TEMPO.CO, Jakarta - Bencana gempa berkekuatan 7,9 Skala Richter yang menerjang Nepal pada Sabtu, 25 April 2015 pukul 11.56 seperti mimpi buruk. Semua orang kaget, panik, dan ketakutan menyaksikan guncangan gempa di siang bolong. Megharaj Adhikari meneteskan air mata menyaksikan negerinya luluh lantak hanya dalam rentang waktu beberapa jam saja.
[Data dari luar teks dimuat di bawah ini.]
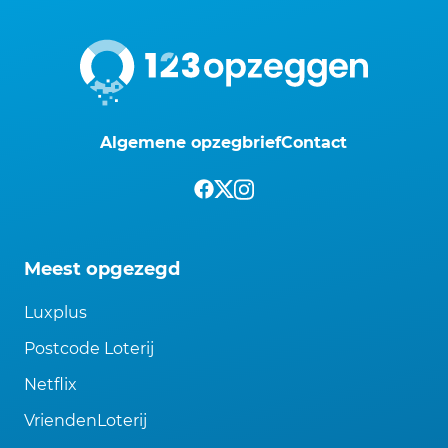
Algemene opzegbrief
Contact
Meest opgezegd
Luxplus
Postcode Loterij
Netflix
VriendenLoterij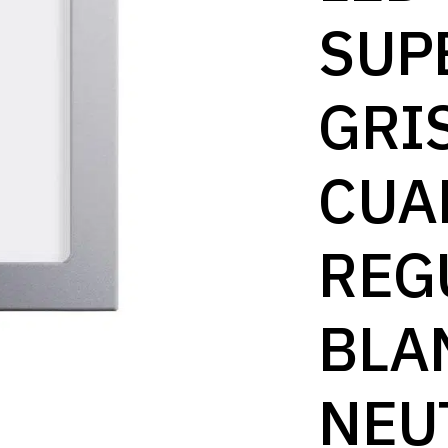
B
SUP
GRI
CUA
REG
BLA
NEU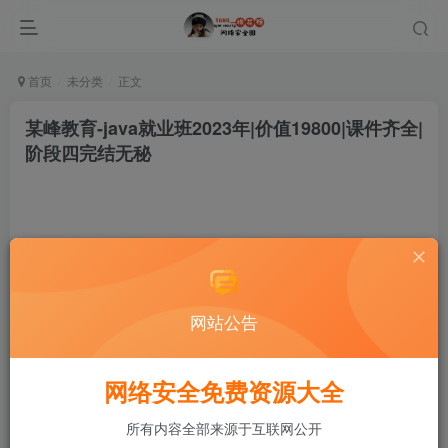
首页
未分类
正文
某峰教育-java就业班2023年|价值19800|课件齐全|
阶段四完结无秘
网站公告
棉花糖
关注
私信
3年前发布
网络安全免费资源大全
所有内容全部来源于互联网公开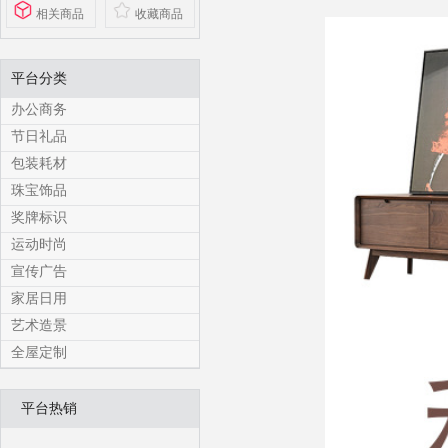
相关商品
收藏商品
平台分类
办公商务
节日礼品
包装耗材
珠宝饰品
奖牌标识
运动时尚
宣传广告
家居日用
艺术造景
全屋定制
平台热销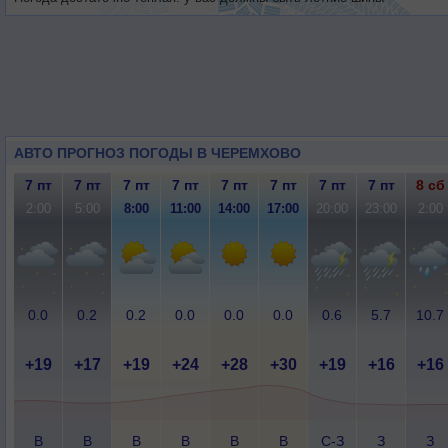
АВТО ПРОГНОЗ ПОГОДЫ В ЧЕРЕМХОВО
7 пт
7 пт
7 пт
7 пт
7 пт
7 пт
7 пт
7 пт
8 сб
2:00
5:00
8:00
11:00
14:00
17:00
20:00
23:00
2:00
0.0
0.2
0.2
0.0
0.0
0.0
0.6
5.7
10.7
+19
+17
+19
+24
+28
+30
+19
+16
+16
В
В
В
В
В
В
С-З
З
З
Tempo yang menghubungi Megharaj via Facebook menerima penjelasan tentang apa yang terjadi di negaranya pada Sabtu malam itu. Megharaj mengirimkan surat berjudul “Gempa Mematikan di Kathmandu dan Konfigurasinya” ke Tempo. Dalam surat itu dipaparkan pengalaman dia menghadapi bencana dahsyat yang merenggut ribuan orang itu. Berikut ini bagian pertama surat Megharaj, pengajar di Universitas Thribhuvan, Kathmandu, Nepal, itu.
Kongres Cerita Rakyat Internasional Kelima untuk hari kedua sedang berlangsung. Sesi pertama berakhir dan saat sesi kedua menghadirkan Er. Sunil Babu yang mempresentasikan makalahnya bertajuk “Cultural Impact Assessment of Urbanization in Nepal”. Kala itu mendadak kami merasa getaran di lantai dua ruang pertemuan Nepal Academy, Kamalady, Kathamandu. Semua orang panik dan melompat. Kami berusaha lari ke luar dari gedung. Akhirnya goncangan berhenti dan kami semua duduk di tanah.
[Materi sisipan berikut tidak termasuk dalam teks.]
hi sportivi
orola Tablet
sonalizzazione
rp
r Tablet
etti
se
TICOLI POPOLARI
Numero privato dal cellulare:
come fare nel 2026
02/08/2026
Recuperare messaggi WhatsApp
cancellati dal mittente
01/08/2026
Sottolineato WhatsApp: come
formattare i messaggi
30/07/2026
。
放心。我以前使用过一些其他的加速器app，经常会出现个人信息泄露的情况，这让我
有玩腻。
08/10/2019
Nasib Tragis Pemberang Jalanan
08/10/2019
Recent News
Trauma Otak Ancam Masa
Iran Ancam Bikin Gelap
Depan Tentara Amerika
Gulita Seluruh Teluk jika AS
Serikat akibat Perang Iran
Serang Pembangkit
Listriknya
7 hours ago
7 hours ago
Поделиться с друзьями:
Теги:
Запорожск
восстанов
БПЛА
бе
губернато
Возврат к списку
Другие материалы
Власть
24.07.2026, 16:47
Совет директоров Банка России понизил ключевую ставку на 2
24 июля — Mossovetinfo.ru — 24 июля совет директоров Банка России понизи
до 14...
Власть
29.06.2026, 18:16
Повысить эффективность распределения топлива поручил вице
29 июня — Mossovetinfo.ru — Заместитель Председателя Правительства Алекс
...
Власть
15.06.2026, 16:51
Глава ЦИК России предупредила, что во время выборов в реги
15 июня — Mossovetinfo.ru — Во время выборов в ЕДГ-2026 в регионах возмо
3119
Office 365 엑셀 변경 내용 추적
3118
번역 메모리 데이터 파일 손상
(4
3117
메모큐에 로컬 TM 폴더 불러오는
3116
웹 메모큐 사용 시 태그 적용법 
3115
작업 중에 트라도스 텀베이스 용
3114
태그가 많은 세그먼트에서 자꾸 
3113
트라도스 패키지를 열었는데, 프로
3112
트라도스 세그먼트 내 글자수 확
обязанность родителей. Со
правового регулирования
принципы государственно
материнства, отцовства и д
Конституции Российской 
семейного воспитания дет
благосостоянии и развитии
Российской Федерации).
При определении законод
Seketika saya merasa aman, saya langsung menelepon ibu saya, yang tinggal jauh dari Kathmandu. Bersamaan itu getaran kembali terasa. Saya mengatakan kepada ibu saya,“Aama aba sabai sakinacha jasto chha. Ma khusi chhu aama sanga kura garda gardai marna paune bhaye" (Ibu, segalanya akan berakhir. Saat berbicara denganmu, saya sedang sekarat.) Ibu saya menangis dan begitu juga saya. Setelah itu gempa berhenti, kami semua hening. Namun getaran-getaran itu masih kami rasakan sekitar 5-10 menit.
Telepon tidak bekerja, kecuali beberapa telepon seluler berbayar. Saat itu saya bersama guru saya, Prof Abhi Subedi dan Dr Shiva Rijal. Kami bertiga ketakutan, sama halnya dengan orang-orang lain di tempat terbuka.
Kami mulai mendengarkan satu demi satu kabar mengerikan. Yang pertama adalah rubuhnya menara tertinggi yang merupakan landmark Nepal, Dharahara, yang dibangun pada 1832 oleh perdana menteri pertama Nepal, Bhimsen Thapa. Lebih dari 20 orang tewas.
Setelah mendengarnya, kami tidak punya alasan apa pun kecuali menyerah dan menunggu berita buruk lainnya. Apa yang dapat kami lakukan, mencari tempat berlindung? Jika kami melakukan itu, kami menantang maut! Oleh sebab itu, tempat terbuka adalah ruang yang secara relatif aman bagi kami.